By Charlie Hayward
In the last four years, the Department of Human Resources (DHR) overspent its budget by $27 million — and inadvertently masked its overruns with improper accounting adjustments, an audit of the department has revealed.
After the audit came out, DHR removed the director of the grants management office due to concerns about oversight of millions of dollars of grants. The Office of Legislative Audits (OLA) released thereport late last month covering some DHR operations for three years, ending in August 2012.
The audit also found that DHR paid legal bills without checking to make sure the work had been performed and did not address major weaknesses that could result in fraud in computer systems that deliver or track food stamps, child support payments, and foster care payments.
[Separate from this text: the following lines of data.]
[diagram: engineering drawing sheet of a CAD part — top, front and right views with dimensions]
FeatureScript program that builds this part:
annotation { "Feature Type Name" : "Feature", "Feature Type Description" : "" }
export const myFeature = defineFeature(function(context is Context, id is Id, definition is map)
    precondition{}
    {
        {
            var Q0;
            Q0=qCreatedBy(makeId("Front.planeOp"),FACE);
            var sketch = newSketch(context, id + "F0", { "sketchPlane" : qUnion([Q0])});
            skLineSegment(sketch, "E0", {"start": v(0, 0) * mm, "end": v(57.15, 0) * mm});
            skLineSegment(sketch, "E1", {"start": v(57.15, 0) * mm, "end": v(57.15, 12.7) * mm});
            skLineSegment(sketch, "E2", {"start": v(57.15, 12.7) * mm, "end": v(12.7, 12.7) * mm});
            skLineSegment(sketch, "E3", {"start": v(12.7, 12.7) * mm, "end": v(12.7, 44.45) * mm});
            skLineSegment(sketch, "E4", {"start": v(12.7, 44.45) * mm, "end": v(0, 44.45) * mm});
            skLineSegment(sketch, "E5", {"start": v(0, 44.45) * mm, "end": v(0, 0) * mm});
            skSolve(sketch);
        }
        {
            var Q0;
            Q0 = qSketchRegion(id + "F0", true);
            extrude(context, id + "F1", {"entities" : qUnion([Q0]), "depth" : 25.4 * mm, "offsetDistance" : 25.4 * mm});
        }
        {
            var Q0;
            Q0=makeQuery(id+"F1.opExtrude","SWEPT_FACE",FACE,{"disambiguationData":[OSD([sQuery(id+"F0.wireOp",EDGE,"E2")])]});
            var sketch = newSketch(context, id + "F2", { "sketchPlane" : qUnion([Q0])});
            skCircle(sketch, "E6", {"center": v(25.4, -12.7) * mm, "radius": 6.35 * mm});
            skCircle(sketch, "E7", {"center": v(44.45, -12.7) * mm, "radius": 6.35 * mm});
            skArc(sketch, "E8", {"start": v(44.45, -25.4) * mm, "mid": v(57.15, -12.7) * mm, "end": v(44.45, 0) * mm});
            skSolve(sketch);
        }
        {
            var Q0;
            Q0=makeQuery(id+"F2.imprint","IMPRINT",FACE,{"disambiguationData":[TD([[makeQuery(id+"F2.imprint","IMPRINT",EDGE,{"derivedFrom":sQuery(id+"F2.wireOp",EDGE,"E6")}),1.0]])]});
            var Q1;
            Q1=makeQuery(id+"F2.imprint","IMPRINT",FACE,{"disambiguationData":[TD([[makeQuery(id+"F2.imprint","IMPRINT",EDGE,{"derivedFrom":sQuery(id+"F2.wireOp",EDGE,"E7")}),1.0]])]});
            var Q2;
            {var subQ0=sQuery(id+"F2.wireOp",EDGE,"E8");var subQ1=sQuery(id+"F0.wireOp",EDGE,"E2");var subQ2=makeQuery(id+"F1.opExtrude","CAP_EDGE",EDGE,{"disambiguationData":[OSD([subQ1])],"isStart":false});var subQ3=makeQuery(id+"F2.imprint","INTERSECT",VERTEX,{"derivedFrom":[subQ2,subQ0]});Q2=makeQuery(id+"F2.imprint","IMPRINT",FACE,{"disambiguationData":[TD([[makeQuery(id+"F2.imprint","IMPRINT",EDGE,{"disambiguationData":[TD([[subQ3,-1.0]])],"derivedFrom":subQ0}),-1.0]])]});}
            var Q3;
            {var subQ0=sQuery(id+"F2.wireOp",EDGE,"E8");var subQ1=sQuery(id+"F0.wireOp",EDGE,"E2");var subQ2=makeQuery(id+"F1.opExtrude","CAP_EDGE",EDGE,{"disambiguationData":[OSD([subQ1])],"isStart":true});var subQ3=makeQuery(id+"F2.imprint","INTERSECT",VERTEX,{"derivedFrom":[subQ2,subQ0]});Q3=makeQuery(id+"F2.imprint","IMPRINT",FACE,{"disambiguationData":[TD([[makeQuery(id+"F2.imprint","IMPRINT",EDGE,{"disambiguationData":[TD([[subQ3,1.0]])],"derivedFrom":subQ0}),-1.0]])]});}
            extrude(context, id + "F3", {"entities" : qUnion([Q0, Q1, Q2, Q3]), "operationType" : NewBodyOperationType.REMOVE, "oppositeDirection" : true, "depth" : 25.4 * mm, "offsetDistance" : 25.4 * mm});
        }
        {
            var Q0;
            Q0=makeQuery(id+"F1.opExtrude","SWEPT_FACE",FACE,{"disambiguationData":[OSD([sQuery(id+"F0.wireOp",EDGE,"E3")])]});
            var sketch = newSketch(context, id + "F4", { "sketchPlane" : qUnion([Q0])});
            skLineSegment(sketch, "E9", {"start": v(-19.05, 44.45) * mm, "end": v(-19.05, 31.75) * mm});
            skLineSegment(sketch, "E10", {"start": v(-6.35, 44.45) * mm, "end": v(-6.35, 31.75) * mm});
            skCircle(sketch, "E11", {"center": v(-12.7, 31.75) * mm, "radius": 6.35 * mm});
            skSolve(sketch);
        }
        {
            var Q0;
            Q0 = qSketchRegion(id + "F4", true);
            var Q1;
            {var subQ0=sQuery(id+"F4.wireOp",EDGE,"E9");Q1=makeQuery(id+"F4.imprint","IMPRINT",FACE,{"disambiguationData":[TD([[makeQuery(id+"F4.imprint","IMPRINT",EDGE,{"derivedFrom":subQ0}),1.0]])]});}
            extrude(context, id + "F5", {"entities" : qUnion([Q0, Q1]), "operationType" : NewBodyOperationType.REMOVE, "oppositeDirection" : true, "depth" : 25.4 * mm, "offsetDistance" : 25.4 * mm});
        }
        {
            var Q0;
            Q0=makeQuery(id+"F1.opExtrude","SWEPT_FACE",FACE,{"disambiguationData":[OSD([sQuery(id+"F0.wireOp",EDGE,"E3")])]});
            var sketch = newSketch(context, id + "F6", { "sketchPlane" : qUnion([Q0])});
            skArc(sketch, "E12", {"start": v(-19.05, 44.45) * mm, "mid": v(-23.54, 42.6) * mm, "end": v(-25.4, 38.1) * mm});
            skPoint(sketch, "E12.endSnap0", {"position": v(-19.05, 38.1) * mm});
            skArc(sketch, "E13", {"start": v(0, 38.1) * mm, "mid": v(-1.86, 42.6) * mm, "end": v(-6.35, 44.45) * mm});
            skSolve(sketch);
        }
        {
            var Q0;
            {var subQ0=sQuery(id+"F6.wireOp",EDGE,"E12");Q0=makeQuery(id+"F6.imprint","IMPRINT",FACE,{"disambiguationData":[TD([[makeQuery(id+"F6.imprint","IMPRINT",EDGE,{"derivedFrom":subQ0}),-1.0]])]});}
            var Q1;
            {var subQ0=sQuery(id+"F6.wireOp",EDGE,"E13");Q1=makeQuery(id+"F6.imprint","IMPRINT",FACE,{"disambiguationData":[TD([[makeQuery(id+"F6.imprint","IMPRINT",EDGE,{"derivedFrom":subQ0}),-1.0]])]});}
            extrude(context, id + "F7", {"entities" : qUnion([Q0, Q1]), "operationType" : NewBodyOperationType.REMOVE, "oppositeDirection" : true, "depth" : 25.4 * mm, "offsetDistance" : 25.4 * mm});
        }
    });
The department promised to correct most of the problems, but it pointed out that the auditors did not actually find any fraud had occurred.
Four years of deficit spending had been masked by improper accounting entries
During 2010-13, DHR spent $26.7 million more than its available budgetary resources. This overspending, according to the audit, apparently created a deficit balance that will need to be zeroed out with extra appropriations or more money from the general fund. Worse, auditors said the overspending was unintentionally concealed because the department improperly counted future-year revenues in the same accounting calculations with current expenses.
In response to the audit, DHR said it thought the accounting adjustments were proper. DHR’s response also agreed with the OLA’s recommendation to avoid improper adjustments in the future. The response did not, however, address the need to “undo” improper entries and zero out any deficit spending that may have accumulated since 2010.
DHR didn’t check legal bills
DHR paid lawyers $13.7 million during 2012 without checking the lawyers’ invoices. Those lawyers were contracted to represent indigent adults in protective services and children in child assistance and parental-rights cases in court.
The audit found that DHR did not perform on-site quality reviews at lawyers’ offices, or failed to document any results from such visits in the few cases where DHR said they had visited. In addition, DHR did not obtain required annual reports from 11 of the 12 law firms contracted to represent DHR beneficiaries. The auditors said DHR made no attempt to notify the firms that the reports were overdue.
Some of these problem had gone uncorrected after being identified in previous audits.
In response to the audit, DHR said it implemented corrective action for all recommendations.
DHR’s grants management was inadequate
The audit found that DHR did not oversee $14 million in grant funding to organizations and agencies that provide emergency food, housing and support for the disadvantaged.
That included paying for goods and services without knowing if the intended recipients actually got them and failing to ensure grantees submitted activity reports. In 113 of 119 instances, DHR could not locate the reports to show the auditors.
Lastly, the auditors said DHR failed to perform grantee site visits corresponding with almost 80% of grantee expenditures. Similar problems were found in the previous audit of the department.
In response to the audit, DHR said it removed the director of the Office of Grants Management and made other personnel changes. DHR also said it implemented corrective action for all recommendations.
DHR Information Technology (IT) system controls exposed the department to fraud
The audit found major vulnerabilities in large IT systems that DHR oversees for food stamps, child support payments, and foster care payments. These systems help deliver benefits, as well as track and manage beneficiaries’ eligibility.
OLA reported 12 significant weaknesses within four of DHR’s mission-critical systems. Two were repeat findings.
In the current fiscal year, these systems will process data corresponding with more than $2 billion of DHR’s transactions. Some of the risks include:
- Fictitious food-stamp beneficiaries who could obtain goods and possibly cash from bank-issued debit cards
- Unauthorized purchase orders for fictitious goods or services
- Improper changes within databases containing sensitive beneficiary information, including sabotage by disgruntled employees or contractors.
- Computer security violations that cannot be detected in a timely manner
- Improper segregation of duties that could enable one person to perpetrate and conceal wrongdoing
- Allowing too many people too many system privileges and access
In response to the audit, DHR suggested that OLA’s descriptions of the risks were overstated. However, DHR agreed to implement the recommendations, while pointing out that auditors did not actually find any fraud or malfeasance.